Помимо всего прочего, это объясняло и то, как она ухитрялась оказываться поблизости всякий раз, как я попадал в Небывальщину. И как шла по моему следу спустя считаные секунды после того, как я его оставлял.

Она просто поджидала меня, чтобы охранять.

От любой опасности… Кроме себя самой.

– Итак, – произнесла она невозмутимо-деловым тоном. – Ты оставил у меня в саду на хранение изрядную груду своего снаряжения.

– Ситуация требовала экстренных мер.

– Я так и предположила, – кивнула она. – Разумеется, я сохраню все это или верну тебе, как тебе будет угодно. А в случае твоего исчезновения передам это назначенному тобой наследнику.

Я устало рассмеялся.

– Вы… Ну еще бы! – Я покосился на Мыша. – А ты что думаешь, малыш?

Мыш посмотрел на меня, потом на Леа. Затем сел – впрочем, по-прежнему не сводя с нее настороженного взгляда.

– Угу, – согласился я. – Вот и мне так кажется.

Леанансидхе отозвалась на это широкой улыбкой:

– Хорошо, что ты принимаешь мои наставления близко к сердцу, детка. Мир, в котором мы живем, холоден и безжалостен. Только сильный телом и духом способен управлять своей судьбой. Не доверяй никому. Даже тому, кто тебя защищает.

Я посидел немного, размышляя.

В вопросе моей защиты моя мать, похоже, выказала изрядную дальновидность. Она даже предвидела, что рано или поздно я найду моего единоутробного брата Томаса. Может, она приготовила для меня и еще что-нибудь? Что-то такое, о чем я и не догадывался?

Как бы я передал наследство ребенку, зная, что сам до этого не доживу? И что это за наследство может быть, если не считать набора магических приспособлений, которые можно, в принципе, достать и без чьей-либо помощи?

Единственным настоящим моим наследством оставалось знание.

Однако, клянусь богами, большими и малыми, знание – наследство, но наследство опасное. Представляю себе, что могло бы случиться, узнай я лет этак в пятнадцать те тайны магического ремесла, до которых дорос своим умом к тридцати годам. Это все равно что дать в руки малолетнему ребенку заряженный и снятый с предохранителя пистолет.

В таких делах совершенно необходим предохранитель – что-то такое, что не давало бы ребенку доступа к вышеупомянутым знаниям до тех пор, пока он не повзрослеет, чтобы пользоваться ими более или менее разумно. Особенно если этот ребенок – чародей.

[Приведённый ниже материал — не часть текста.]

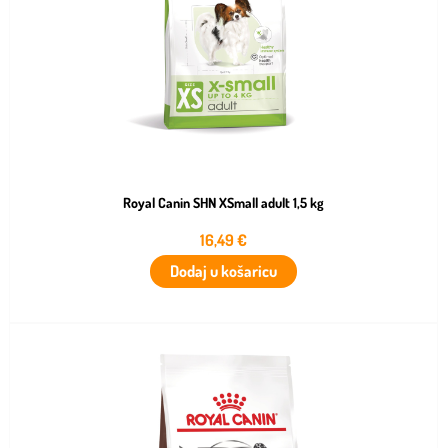
Royal Canin SHN XSmall adult 1,5 kg
16,49
€
Dodaj u košaricu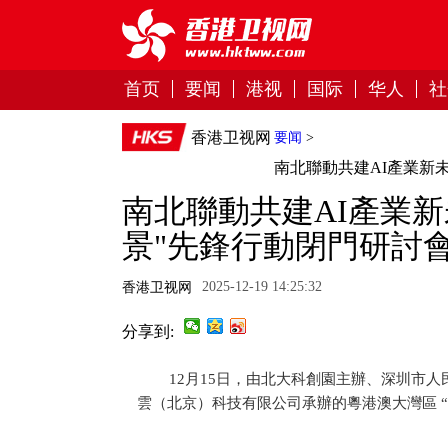
首页
要闻
港视
国际
华人
社
香港卫视网
要闻
>
南北聯動共建AI產業新未
南北聯動共建AI產業新未
景"先鋒行動閉門研討
2025-12-19 14:25:32
香港卫视网
分享到:
12月15日，由北大科創園主辦、深圳市
雲（北京）科技有限公司承辦的粵港澳大灣區 “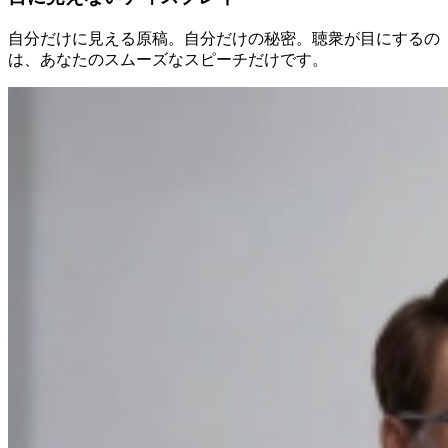
自分だけに見える原稿。自分だけの秘密。聴衆が目にするの
は、あなたのスムーズなスピーチだけです。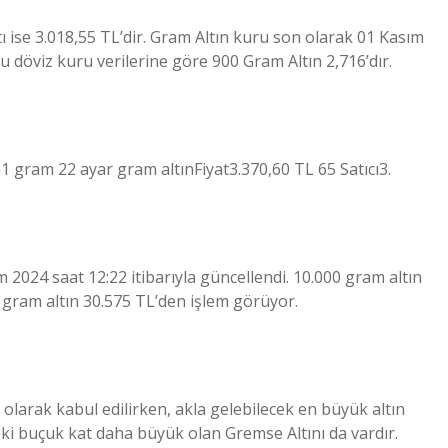
yatı ise 3.018,55 TL’dir. Gram Altın kuru son olarak 01 Kasım
u döviz kuru verilerine göre 900 Gram Altın 2,716’dır.
 gram 22 ayar gram altınFiyat3.370,60 TL 65 Satıcı3.
m 2024 saat 12:22 itibarıyla güncellendi. 10.000 gram altın
 gram altın 30.575 TL’den işlem görüyor.
 olarak kabul edilirken, akla gelebilecek en büyük altın
iki buçuk kat daha büyük olan Gremse Altını da vardır.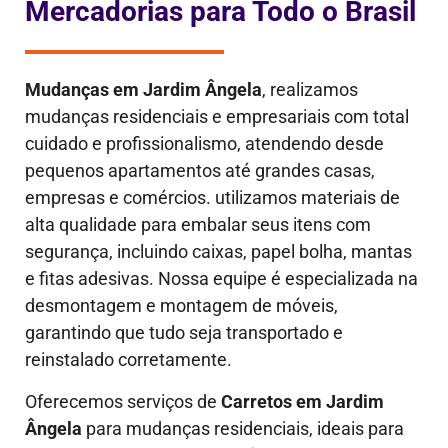
Mercadorias para Todo o Brasil
Mudanças em
Jardim Ângela
, realizamos
mudanças residenciais e empresariais com total
cuidado e profissionalismo, atendendo desde
pequenos apartamentos até grandes casas,
empresas e comércios. utilizamos materiais de
alta qualidade para embalar seus itens com
segurança, incluindo caixas, papel bolha, mantas
e fitas adesivas. Nossa equipe é especializada na
desmontagem e montagem de móveis,
garantindo que tudo seja transportado e
reinstalado corretamente.
Oferecemos serviços de
Carretos em Jardim
Ângela
para mudanças residenciais, ideais para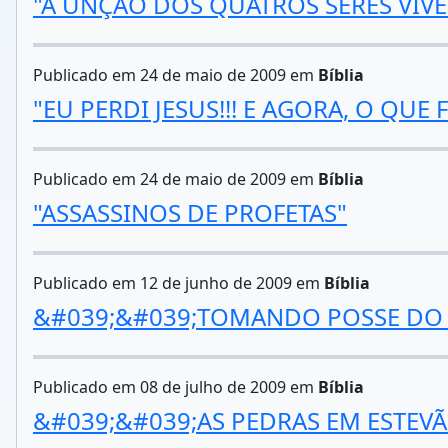
"A UNÇÃO DOS QUATROS SERES VIVE
Publicado em 24 de maio de 2009 em
Bíblia
"EU PERDI JESUS!!! E AGORA, O QUE 
Publicado em 24 de maio de 2009 em
Bíblia
"ASSASSINOS DE PROFETAS"
Publicado em 12 de junho de 2009 em
Bíblia
&#039;&#039;TOMANDO POSSE DO 
Publicado em 08 de julho de 2009 em
Bíblia
&#039;&#039;AS PEDRAS EM ESTEV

Я улыбнулся. Например, что-то вроде способности признать собственное невежество. Выраженное самым что ни на есть простым способом: готовностью задать вопрос. В конце концов, мою мать назвали Лефей не за красивые глаза.

– А скажите, крестная, – тихо спросил я, – не оставила ли моя мать вам что-нибудь, чтобы передать мне, когда я дорасту до этого? Книги? Карты?

Леа медленно, глубоко вздохнула. Глаза ее сияли.

– Так, – прошептала она. – Ну-ну-ну.

– Ведь оставила?

– Разумеется. Но меня просили, чтобы я предостерегла тебя. Это смертельно опасное наследство. Если ты примешь его, то примешь и все, что ему сопутствует.

– Что именно?

Она повела плечом:

– С этим у каждого по-своему. Твоя мать, например, лишилась полноценного сна. С тобой может случиться что-нибудь и похуже. А возможно, вообще ничего.

Я подумал еще немного и кивнул:

– Я хочу получить это.

Леа не сводила с меня взгляда. Она подняла руку ладонью вверх, сжала пальцы и снова распрямила их.

На ладони у нее лежала маленькая, алая, как кровь, рубиновая пентаграмма.

– Здесь собрано все, что она знала о Тропах, – тихо сказала Леа. – Каждая тропинка, каждый обход, каждая лазейка. Она так поднаторела в их поисках, что в конце концов научилась предсказывать их изменения. Видишь ли, Тропы могут меняться от десятилетия к десятилетию, но твоя мать точно знала, где они находились и где будут находиться. Мало кто из моих сородичей может похвастаться такими знаниями. – Она прищурилась. – Вот, детка, какое знание лежит тяжким грузом в моей руке. Лично я полагаю, что оно тебя уничтожит. Однако же выбор за тобой.